» What you should do: Reply with one number: the count of lines in the records below that hold "Mesafesi".
--- Source material Enclosed Below ---
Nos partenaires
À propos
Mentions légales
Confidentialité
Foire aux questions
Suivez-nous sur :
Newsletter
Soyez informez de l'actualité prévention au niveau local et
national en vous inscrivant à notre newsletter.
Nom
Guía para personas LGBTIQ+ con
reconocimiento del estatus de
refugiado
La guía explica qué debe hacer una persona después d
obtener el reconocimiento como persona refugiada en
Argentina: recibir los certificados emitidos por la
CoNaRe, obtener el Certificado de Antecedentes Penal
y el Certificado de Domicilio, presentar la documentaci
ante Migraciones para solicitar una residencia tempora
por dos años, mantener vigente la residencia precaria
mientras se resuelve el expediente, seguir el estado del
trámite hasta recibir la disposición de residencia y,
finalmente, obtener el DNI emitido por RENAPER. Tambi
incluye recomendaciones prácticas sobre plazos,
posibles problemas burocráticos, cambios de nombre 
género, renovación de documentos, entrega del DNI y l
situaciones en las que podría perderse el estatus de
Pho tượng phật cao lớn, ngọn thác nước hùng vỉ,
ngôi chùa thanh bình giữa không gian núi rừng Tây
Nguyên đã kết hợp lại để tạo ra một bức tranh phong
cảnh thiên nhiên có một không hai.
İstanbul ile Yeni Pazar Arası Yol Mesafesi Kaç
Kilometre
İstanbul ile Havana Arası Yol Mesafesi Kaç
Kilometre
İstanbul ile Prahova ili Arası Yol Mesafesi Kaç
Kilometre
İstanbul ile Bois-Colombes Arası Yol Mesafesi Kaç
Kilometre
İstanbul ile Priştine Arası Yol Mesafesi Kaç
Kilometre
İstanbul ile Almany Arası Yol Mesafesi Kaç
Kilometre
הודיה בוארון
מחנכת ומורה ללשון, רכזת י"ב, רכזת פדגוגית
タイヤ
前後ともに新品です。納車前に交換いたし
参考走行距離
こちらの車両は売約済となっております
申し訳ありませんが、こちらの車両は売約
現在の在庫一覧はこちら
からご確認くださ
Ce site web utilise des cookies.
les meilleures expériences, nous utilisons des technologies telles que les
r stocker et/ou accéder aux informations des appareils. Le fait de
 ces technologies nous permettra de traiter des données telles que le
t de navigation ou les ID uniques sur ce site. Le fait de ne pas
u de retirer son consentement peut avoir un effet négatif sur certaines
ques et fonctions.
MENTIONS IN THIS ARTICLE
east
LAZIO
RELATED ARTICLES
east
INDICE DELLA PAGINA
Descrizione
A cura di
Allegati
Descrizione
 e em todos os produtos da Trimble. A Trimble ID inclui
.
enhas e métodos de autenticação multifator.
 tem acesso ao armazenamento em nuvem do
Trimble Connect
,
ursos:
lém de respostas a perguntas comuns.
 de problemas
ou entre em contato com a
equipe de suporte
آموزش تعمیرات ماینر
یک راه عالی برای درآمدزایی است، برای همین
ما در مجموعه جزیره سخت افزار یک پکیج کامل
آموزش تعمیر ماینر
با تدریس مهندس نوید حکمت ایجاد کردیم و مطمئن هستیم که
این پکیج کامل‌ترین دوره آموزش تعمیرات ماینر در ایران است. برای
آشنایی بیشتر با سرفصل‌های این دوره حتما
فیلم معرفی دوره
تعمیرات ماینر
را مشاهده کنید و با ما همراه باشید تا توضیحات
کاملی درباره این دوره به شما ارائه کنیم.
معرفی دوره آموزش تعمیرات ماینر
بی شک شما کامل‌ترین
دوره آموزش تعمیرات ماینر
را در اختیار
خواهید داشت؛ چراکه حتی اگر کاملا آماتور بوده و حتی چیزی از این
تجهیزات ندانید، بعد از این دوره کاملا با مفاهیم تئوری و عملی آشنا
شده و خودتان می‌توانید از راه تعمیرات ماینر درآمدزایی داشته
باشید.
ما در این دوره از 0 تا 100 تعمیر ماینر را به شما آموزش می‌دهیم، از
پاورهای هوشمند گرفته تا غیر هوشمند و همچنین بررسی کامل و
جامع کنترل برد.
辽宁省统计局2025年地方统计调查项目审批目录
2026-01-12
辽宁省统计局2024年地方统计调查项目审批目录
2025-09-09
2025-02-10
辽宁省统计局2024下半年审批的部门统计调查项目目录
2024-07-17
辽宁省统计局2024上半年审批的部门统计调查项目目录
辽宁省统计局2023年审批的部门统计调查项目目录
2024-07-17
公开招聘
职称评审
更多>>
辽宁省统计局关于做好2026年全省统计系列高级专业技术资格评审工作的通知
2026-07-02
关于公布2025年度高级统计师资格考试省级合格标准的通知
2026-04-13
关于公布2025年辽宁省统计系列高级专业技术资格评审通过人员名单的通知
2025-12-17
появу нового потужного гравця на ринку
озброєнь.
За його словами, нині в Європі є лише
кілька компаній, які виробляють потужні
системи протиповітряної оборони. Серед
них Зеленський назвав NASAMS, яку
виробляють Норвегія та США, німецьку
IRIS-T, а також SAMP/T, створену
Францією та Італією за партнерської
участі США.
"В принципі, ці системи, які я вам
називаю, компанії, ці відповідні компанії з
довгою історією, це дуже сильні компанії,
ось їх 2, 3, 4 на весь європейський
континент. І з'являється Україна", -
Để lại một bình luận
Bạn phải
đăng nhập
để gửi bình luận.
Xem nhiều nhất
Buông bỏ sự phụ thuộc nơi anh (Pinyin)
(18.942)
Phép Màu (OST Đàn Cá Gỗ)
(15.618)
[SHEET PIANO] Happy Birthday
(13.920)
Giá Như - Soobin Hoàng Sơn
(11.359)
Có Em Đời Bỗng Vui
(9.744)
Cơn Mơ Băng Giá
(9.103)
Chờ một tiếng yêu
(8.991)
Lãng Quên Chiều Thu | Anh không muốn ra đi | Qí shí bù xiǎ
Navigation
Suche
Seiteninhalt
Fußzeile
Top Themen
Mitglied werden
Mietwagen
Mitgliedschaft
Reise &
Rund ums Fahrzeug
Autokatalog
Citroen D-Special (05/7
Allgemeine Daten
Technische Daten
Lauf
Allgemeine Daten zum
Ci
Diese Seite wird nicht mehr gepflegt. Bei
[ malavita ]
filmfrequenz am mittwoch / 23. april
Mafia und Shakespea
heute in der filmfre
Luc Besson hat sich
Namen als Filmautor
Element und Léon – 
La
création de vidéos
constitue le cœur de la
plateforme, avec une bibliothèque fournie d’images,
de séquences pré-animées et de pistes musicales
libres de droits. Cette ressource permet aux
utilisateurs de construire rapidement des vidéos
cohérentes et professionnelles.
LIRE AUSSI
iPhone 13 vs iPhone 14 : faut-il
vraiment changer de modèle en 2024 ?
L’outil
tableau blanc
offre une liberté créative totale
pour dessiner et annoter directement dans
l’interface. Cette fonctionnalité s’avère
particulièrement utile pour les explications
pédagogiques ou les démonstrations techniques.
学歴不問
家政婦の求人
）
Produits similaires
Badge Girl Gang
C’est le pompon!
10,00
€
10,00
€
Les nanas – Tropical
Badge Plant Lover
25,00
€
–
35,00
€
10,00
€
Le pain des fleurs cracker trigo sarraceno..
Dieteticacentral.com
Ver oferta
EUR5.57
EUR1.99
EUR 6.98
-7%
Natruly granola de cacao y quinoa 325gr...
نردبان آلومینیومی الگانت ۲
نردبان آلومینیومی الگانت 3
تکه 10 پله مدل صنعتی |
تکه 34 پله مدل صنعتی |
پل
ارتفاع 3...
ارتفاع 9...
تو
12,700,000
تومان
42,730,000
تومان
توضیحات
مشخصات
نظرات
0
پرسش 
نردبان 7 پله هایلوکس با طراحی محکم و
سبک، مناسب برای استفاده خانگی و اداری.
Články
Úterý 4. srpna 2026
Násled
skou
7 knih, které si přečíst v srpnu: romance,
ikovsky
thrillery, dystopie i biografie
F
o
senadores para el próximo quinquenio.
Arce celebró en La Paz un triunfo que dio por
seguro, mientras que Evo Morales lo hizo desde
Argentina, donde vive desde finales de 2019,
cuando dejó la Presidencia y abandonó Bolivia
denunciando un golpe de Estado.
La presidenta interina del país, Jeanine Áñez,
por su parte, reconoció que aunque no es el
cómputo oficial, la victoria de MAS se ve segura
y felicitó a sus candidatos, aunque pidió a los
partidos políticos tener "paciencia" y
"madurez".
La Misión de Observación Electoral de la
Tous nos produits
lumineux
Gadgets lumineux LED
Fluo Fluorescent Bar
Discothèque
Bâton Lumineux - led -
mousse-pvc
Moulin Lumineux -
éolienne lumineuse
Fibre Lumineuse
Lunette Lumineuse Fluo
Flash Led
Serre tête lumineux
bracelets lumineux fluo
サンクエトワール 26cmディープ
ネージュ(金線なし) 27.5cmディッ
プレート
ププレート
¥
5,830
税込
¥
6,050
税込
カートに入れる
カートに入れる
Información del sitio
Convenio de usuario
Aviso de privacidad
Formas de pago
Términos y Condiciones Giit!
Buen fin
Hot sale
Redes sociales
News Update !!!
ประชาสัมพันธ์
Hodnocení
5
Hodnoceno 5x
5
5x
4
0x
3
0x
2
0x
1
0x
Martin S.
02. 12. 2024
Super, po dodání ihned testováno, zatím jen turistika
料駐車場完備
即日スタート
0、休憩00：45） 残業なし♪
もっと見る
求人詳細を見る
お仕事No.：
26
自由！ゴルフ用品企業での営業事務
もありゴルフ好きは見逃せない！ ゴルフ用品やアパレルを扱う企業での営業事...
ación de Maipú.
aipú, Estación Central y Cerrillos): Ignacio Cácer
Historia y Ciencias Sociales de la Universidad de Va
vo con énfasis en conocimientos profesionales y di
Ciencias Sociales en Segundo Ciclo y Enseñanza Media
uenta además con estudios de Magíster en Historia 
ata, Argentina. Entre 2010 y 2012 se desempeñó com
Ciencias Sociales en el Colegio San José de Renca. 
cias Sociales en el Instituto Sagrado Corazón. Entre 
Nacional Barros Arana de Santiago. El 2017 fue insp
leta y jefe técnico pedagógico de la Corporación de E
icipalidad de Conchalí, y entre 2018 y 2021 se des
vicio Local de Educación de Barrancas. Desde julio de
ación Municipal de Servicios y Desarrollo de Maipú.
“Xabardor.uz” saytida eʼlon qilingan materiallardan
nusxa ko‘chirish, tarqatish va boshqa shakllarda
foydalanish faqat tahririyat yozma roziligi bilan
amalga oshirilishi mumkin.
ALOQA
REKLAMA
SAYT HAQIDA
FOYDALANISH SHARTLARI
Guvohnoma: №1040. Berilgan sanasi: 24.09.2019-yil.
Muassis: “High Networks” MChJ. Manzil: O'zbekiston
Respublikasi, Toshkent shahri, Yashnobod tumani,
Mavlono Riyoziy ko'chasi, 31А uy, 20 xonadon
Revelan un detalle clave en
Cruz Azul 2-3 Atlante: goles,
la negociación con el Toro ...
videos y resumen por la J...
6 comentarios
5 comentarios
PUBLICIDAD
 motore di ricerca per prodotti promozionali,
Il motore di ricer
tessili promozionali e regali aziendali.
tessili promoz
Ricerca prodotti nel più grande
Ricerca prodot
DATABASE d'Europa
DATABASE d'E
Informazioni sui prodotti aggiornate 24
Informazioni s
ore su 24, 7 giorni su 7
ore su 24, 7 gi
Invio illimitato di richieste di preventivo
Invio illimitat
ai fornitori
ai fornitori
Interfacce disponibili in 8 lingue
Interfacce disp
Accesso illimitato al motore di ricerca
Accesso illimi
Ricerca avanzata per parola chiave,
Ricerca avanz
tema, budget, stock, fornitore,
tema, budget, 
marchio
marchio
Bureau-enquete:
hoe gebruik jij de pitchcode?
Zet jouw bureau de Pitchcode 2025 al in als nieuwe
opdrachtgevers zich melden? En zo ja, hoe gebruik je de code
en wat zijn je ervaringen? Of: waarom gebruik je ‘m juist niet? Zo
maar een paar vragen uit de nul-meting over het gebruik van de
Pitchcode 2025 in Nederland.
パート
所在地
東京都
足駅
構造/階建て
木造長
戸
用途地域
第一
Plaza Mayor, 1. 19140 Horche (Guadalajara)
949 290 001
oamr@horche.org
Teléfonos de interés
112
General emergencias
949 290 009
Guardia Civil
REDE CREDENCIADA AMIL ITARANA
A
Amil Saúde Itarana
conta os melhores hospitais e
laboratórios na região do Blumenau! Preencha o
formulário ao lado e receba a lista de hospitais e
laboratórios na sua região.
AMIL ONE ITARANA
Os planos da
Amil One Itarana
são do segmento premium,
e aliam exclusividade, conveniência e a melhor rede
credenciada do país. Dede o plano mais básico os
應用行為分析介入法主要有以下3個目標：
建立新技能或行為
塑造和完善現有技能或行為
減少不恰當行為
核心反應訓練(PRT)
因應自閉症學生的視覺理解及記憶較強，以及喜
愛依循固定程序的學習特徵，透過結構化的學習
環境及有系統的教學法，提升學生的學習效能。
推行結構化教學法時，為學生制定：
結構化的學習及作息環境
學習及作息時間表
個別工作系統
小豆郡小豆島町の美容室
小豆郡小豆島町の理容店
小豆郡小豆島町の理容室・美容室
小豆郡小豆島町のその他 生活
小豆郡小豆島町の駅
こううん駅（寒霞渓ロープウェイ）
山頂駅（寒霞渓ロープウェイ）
--- End of Enclosed Source material ---
» Written solution: 6